Client: Publishing Cursor Position
editor.on("selection-change", (range) => {
if (!range) return;
// client- prefix enables direct client-to-client events
channel.trigger("client-cursor", {
index: range.index,
length: range.length,
});
});
Client: Rendering Remote Cursors
const remoteCursors = {}; // memberId -> cursor DOM element
channel.bind("client-cursor", (data, metadata) => {
const memberId = metadata.user_id;
const member = channel.members.get(memberId);
if (!remoteCursors[memberId]) {
remoteCursors[memberId] = createCursorElement(member.info.color, member.info.name);
}
positionCursor(remoteCursors[memberId], editor, data.index);
});
function positionCursor(cursorEl, editor, index) {
const bounds = editor.getBounds(index);
cursorEl.style.top = `${bounds.top}px`;
cursorEl.style.left = `${bounds.left}px`;
}
Each member gets a colored cursor flag positioned using the editor's own coordinate system. When a member leaves (apinator:member_removed), you remove their cursor element immediately.
Awareness vs. Persistence
It helps to be explicit about the boundary between these two concerns:
| Concern | Mechanism | Storage |
|---|---|---|
| Who is online | Presence channel membership | Ephemeral (Apinator) |
| Where their cursor is | Client events (client-cursor) |
Ephemeral (Apinator) |
| Document content | REST API + database | Persistent (PostgreSQL, etc.) |
| Change history | Delta log in database | Persistent |
WebSockets are delivery infrastructure — fast, stateless, and volatile. When a user's connection drops and they reconnect, the presence channel tells you who is back, but the document content comes from the database. Your client should fetch the latest document snapshot on mount and on reconnect, then attach to the live channel for subsequent updates.

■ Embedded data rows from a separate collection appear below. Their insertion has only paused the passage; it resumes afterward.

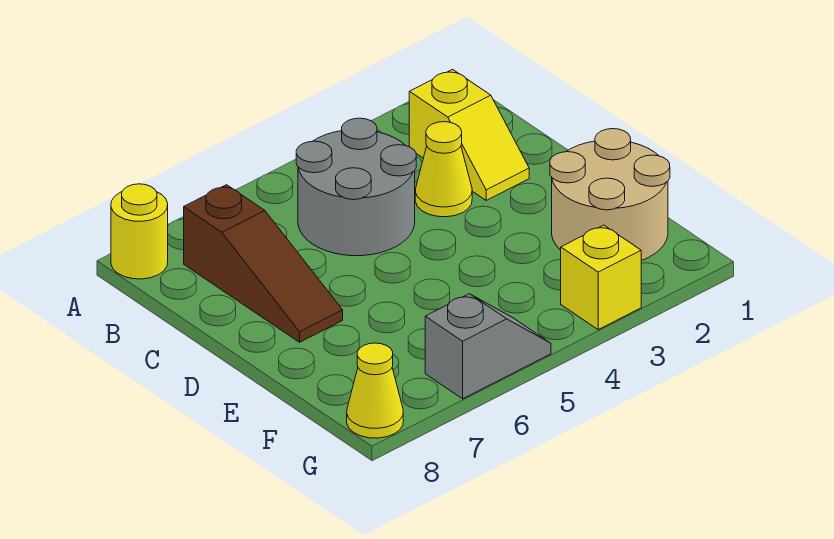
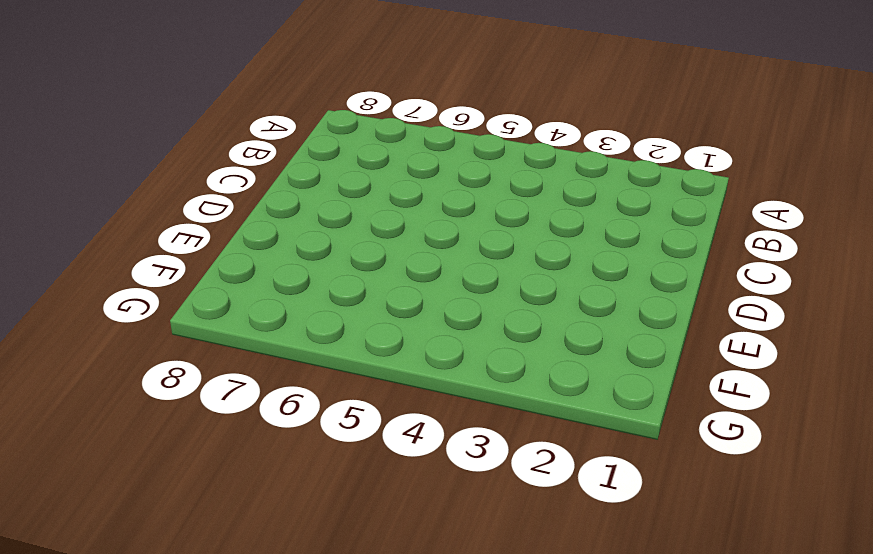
none -> yellow round brick A8 level 1
none -> yellow slope B2:C2 level 1 top B

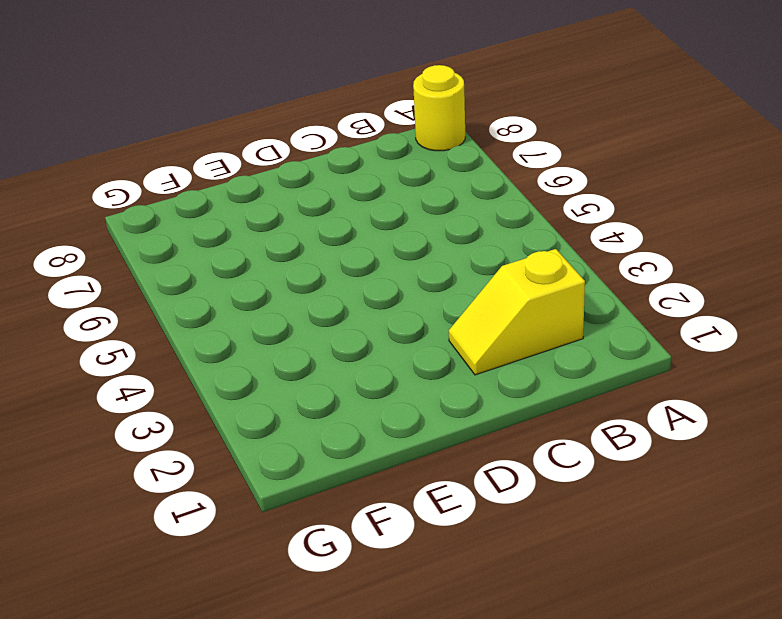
none -> grey round brick B4:C5 level 1
none -> brown slope B7:D7 level 1 top B

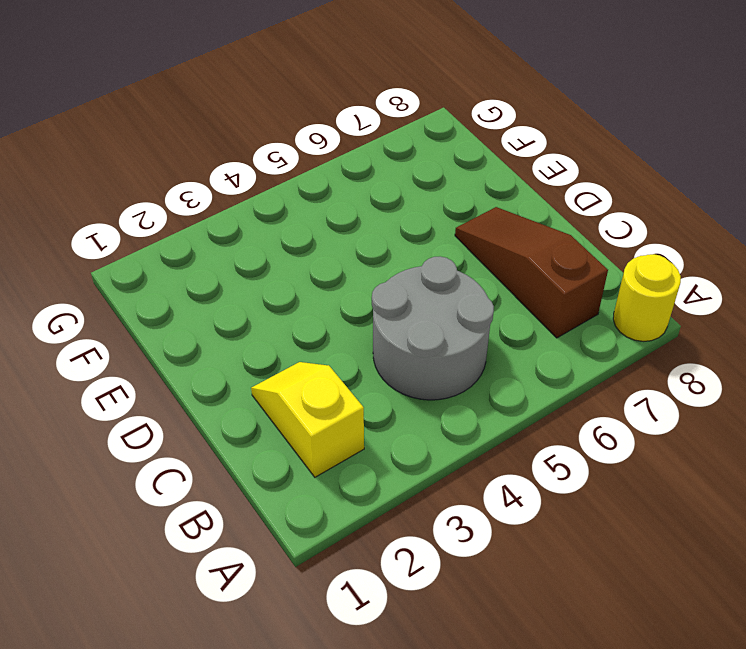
none -> yellow cone C3 level 1
none -> tan round brick E1:F2 level 1

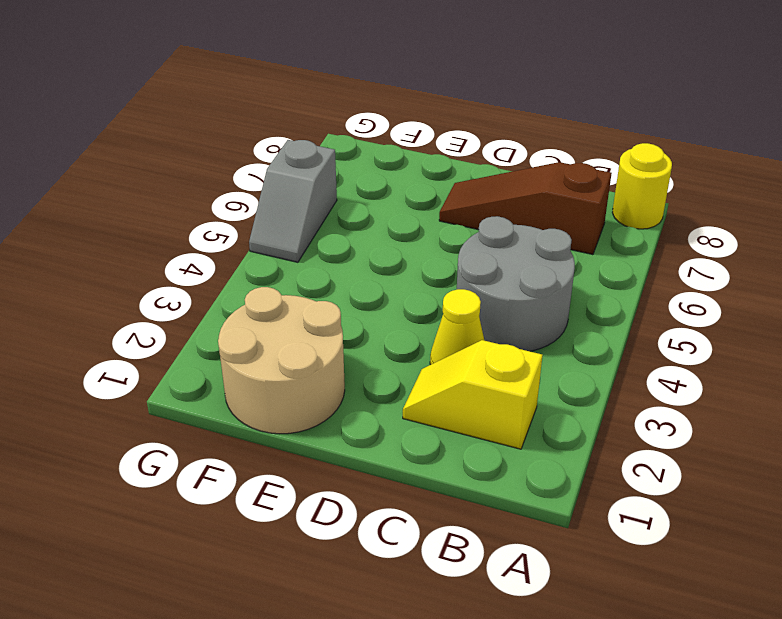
none -> yellow brick G3 level 1
none -> yellow cone G8 level 1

A minimal reconnection flow looks like this:
client.connection.bind("connected", async () => {
const { content, version } = await fetch(`/api/documents/${docId}`).then((r) => r.json());
editor.setContents(content, "api");
currentVersion = version;
// Now safe to subscribe — we have the current state
subscribeToChannel(docId);
});
Keeping It Simple
Production collaborative editors add more on top of this: version vectors to detect and reject out-of-order operations, undo stacks that are aware of remote edits, and offline queuing for clients that temporarily lose connectivity. But for a large class of applications — internal tools, shared notes, lightweight wikis — the architecture above is sufficient and far simpler to reason about.
The key insight is to let each layer do what it does best: your database owns the truth, your WebSocket layer owns the moment. Apinator handles the WebSocket infrastructure so you can focus on the editing logic rather than connection management, authentication, and scaling.
Start with a presence channel, broadcast deltas, render cursors, and reach for a full OT or CRDT library only when you genuinely need it.